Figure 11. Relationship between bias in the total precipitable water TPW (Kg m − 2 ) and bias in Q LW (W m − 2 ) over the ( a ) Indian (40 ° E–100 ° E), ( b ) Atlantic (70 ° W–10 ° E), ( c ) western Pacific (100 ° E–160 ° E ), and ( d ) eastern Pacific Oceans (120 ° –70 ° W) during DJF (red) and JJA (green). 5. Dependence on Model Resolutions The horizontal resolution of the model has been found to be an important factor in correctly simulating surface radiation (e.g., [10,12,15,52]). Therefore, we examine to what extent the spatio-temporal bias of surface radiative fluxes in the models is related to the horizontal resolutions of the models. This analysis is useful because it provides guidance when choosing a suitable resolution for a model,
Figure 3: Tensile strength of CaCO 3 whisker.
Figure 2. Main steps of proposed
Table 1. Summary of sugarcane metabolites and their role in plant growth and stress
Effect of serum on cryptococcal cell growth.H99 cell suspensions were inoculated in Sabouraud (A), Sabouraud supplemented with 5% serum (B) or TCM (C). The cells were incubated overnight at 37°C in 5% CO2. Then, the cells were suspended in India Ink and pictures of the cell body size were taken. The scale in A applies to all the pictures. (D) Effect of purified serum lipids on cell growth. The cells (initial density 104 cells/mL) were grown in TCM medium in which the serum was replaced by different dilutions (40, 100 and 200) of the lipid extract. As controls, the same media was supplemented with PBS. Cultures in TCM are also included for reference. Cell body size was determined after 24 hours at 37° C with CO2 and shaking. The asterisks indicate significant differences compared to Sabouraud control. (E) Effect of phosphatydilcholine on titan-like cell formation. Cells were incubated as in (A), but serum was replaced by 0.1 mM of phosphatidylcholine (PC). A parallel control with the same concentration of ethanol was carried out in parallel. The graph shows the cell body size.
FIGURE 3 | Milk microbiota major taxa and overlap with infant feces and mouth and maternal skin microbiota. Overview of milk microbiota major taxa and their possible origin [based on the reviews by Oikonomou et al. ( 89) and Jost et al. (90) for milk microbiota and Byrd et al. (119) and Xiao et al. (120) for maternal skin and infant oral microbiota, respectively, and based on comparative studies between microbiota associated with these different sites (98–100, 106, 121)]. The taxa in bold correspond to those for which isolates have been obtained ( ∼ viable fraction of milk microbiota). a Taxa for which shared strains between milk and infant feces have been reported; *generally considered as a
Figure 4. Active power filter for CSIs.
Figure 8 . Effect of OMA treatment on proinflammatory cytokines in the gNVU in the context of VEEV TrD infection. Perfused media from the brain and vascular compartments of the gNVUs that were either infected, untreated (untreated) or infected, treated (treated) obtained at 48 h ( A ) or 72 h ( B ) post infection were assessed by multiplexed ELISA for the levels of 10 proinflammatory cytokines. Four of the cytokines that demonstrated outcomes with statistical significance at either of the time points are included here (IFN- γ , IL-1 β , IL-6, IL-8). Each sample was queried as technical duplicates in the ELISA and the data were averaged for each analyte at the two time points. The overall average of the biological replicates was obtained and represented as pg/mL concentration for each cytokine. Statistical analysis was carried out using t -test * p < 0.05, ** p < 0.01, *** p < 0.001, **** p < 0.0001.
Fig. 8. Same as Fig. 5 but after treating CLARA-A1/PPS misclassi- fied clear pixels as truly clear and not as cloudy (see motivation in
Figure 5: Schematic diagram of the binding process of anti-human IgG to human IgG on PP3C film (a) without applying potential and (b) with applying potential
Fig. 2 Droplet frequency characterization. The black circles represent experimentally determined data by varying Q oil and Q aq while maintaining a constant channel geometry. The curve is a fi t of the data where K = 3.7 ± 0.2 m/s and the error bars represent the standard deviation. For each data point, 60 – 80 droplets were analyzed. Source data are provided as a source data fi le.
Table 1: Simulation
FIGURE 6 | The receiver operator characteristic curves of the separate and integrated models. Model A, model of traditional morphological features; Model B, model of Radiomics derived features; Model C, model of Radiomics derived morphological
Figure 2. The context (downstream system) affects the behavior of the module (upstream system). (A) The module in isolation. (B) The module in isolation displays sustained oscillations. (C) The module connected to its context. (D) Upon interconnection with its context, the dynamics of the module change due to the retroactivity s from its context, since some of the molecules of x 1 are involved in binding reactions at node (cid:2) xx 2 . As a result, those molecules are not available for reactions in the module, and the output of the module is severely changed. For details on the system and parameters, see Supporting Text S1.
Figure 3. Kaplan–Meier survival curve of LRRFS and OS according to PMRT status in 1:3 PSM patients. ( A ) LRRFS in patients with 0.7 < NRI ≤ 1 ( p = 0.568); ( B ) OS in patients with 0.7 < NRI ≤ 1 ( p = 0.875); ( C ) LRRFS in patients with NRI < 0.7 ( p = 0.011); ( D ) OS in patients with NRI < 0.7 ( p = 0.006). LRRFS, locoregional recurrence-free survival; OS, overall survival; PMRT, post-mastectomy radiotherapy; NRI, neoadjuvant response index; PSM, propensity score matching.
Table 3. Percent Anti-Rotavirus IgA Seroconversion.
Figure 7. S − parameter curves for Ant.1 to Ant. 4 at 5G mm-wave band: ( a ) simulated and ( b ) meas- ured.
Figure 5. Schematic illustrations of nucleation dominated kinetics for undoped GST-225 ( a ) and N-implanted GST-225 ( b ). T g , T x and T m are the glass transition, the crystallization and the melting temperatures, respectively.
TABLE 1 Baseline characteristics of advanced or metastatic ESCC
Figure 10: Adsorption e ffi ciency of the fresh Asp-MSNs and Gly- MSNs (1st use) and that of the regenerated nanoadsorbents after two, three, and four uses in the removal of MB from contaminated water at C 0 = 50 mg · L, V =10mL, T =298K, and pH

#####

[WORK ITEM] Output the lines above exactly, but only those between the line holding "Table 1. Summary" and the line holding "Figure 4. Active power filter for CSIs.", inclusive.

[TASK RESPONSE]
Table 1. Summary of sugarcane metabolites and their role in plant growth and stress
Effect of serum on cryptococcal cell growth.H99 cell suspensions were inoculated in Sabouraud (A), Sabouraud supplemented with 5% serum (B) or TCM (C). The cells were incubated overnight at 37°C in 5% CO2. Then, the cells were suspended in India Ink and pictures of the cell body size were taken. The scale in A applies to all the pictures. (D) Effect of purified serum lipids on cell growth. The cells (initial density 104 cells/mL) were grown in TCM medium in which the serum was replaced by different dilutions (40, 100 and 200) of the lipid extract. As controls, the same media was supplemented with PBS. Cultures in TCM are also included for reference. Cell body size was determined after 24 hours at 37° C with CO2 and shaking. The asterisks indicate significant differences compared to Sabouraud control. (E) Effect of phosphatydilcholine on titan-like cell formation. Cells were incubated as in (A), but serum was replaced by 0.1 mM of phosphatidylcholine (PC). A parallel control with the same concentration of ethanol was carried out in parallel. The graph shows the cell body size.
FIGURE 3 | Milk microbiota major taxa and overlap with infant feces and mouth and maternal skin microbiota. Overview of milk microbiota major taxa and their possible origin [based on the reviews by Oikonomou et al. ( 89) and Jost et al. (90) for milk microbiota and Byrd et al. (119) and Xiao et al. (120) for maternal skin and infant oral microbiota, respectively, and based on comparative studies between microbiota associated with these different sites (98–100, 106, 121)]. The taxa in bold correspond to those for which isolates have been obtained ( ∼ viable fraction of milk microbiota). a Taxa for which shared strains between milk and infant feces have been reported; *generally considered as a
Figure 4. Active power filter for CSIs.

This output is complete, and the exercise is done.